On the other hand, small businesses have a relatively poor record of waste management. A large fast-food chain might have a service provider that can cope with its high volume of packaging waste. A small mom-and-pop outlet. on the other hand, might rely on generic polystyrene food containers that are disposed of in normal trash. Again, the negatives don’t necessarily outweigh the benefits, but it’s important to keep the big picture in mind when you are wanting to support local businesses.

When you want to buy local, always remember, every business is “someone’s local” – if you’re unsure if a brand is ethical or environmentally responsible, do a quick Google search. You will likely find out what conditions are like in the factories, farms and communities where they are based. Trust the locals!

Who can I follow?

Word of mouth, Facebook, Instagram, local ads – these are the ways small local businesses amplify their presence, and you very likely already know great examples of businesses like these in your community. We couldn’t possibly list them all!

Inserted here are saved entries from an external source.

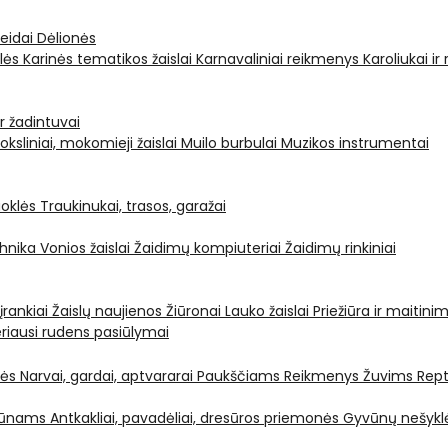
leidai
Dėlionės
ėlės
Karinės tematikos žaislai
Karnavaliniai reikmenys
Karoliukai ir
ir žadintuvai
oksliniai, mokomieji žaislai
Muilo burbulai
Muzikos instrumentai
oklės
Traukinukai, trasos, garažai
chnika
Vonios žaislai
Žaidimų kompiuteriai
Žaidimų rinkiniai
 įrankiai
Žaislų naujienos
Žiūronai
Lauko žaislai
Priežiūra ir maitini
riausi rudens pasiūlymai
nės
Narvai, gardai, aptvararai
Paukščiams
Reikmenys Žuvims
Rept
yvūnams
Antkakliai, pavadėliai, dresūros priemonės
Gyvūnų nešyklė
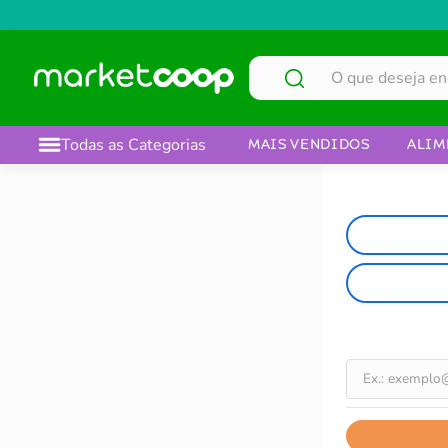
O que deseja encontrar?
Todas as Categorias
MAIS VENDIDOS
ALIM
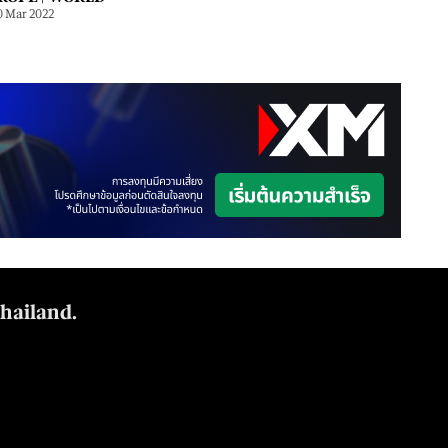
0 Mar 2022
Thailand.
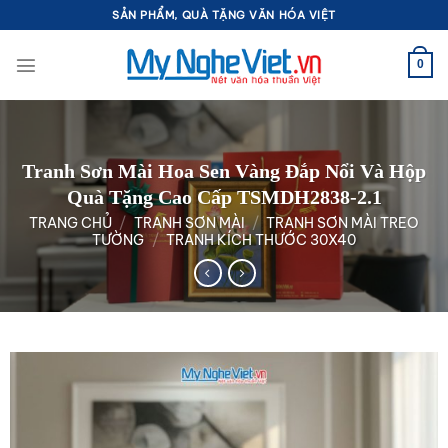
Bỏ
SẢN PHẨM, QUÀ TẶNG VĂN HÓA VIỆT
qua
nội
0
dung
Tranh Sơn Mài Hoa Sen Vàng Đắp Nổi Và Hộp
Quà Tặng Cao Cấp TSMDH2838-2.1
TRANG CHỦ
/
TRANH SƠN MÀI
/
TRANH SƠN MÀI TREO
TƯỜNG
/
TRANH KÍCH THƯỚC 30X40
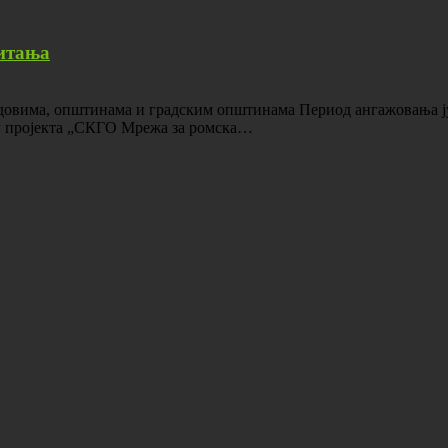
питања
адовима, општинама и градским општинама Период ангажовања ј
ру пројекта „СКГО Мрежа за ромска…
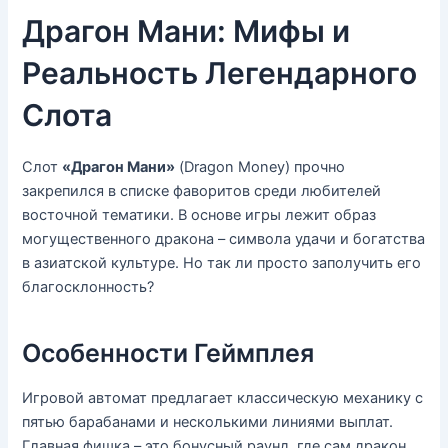
Драгон Мани: Мифы и
Реальность Легендарного
Слота
Слот
«Драгон Мани»
(Dragon Money) прочно
закрепился в списке фаворитов среди любителей
восточной тематики. В основе игры лежит образ
могущественного дракона – символа удачи и богатства
в азиатской культуре. Но так ли просто заполучить его
благосклонность?
Особенности Геймплея
Игровой автомат предлагает классическую механику с
пятью барабанами и несколькими линиями выплат.
Главная фишка – это бонусный раунд, где сам дракон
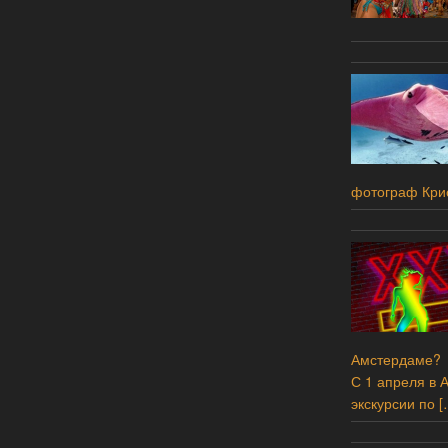
фотограф Кри
Амстердаме?
С 1 апреля в 
экскурсии по
[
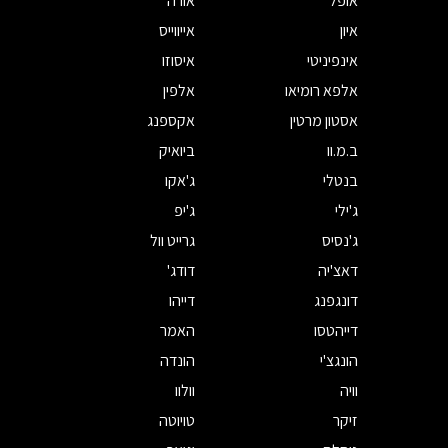
אופל
אורה
איון
אייווייס
אינפיניטי
איסוזו
אלפא רומיאו
אלפין
אסטון מרטין
אקספנג
ב.מ.וו
ביואיק
בנטלי
ג'אקו
ג'ילי
ג'יפ
ג'נסיס
גרייט וול
דאצ'יה
דודג'
דונגפנג
דייהו
דייהטסו
האמר
הונגצ'י
הונדה
וויה
וולוו
זיקר
טויוטה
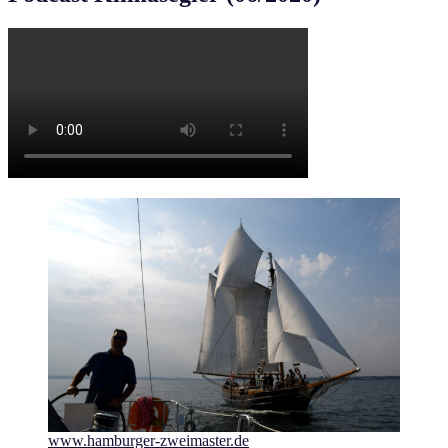
www.hamburger-zweimaster.de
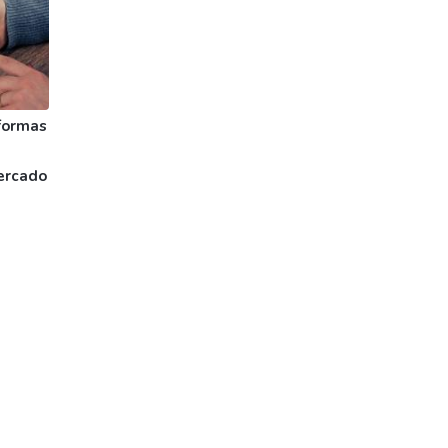
formas
ercado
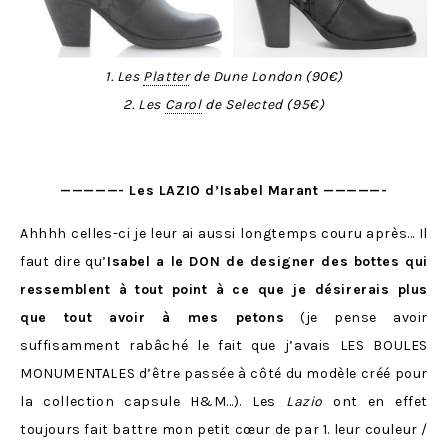
1. Les
Platter
de Dune London (90€)
2. Les
Carol
de Selected (95€)
—————- Les LAZIO d’Isabel Marant —————-
Ahhhh celles-ci je leur ai aussi longtemps couru après… Il
faut dire qu’
Isabel a le DON de designer des bottes qui
ressemblent à tout point à ce que je désirerais plus
que tout avoir à mes petons
(je pense avoir
suffisamment rabâché le fait que j’avais LES BOULES
MONUMENTALES d’être passée à côté du modèle créé pour
la collection capsule H&M…). Les
Lazio
ont en effet
toujours fait battre mon petit cœur de par 1. leur couleur /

It’s also worth keeping an eye on local co-operative projects with the goal of upskilling community members. Some great examples here in Cape Town are Neighbourhood Farm which is working to tackle the issue of local food scarcity, citizen-led projects like Co-Create also working on small-scale community food gardens, and The Sewing Cafe (and their brand SO GOOD) focussing on upskilling women.

Upskilling the community is a big perk of small, local businesses, like at Neighbourhood Farm

On a nationwide scale, keep an eye out for the Proudly South African ecolabel – although not all local brands are members, this label generally means that a product is locally manufactured, follows South Africa’s environmental laws and at least has a policy in place to reduce its carbon footprint.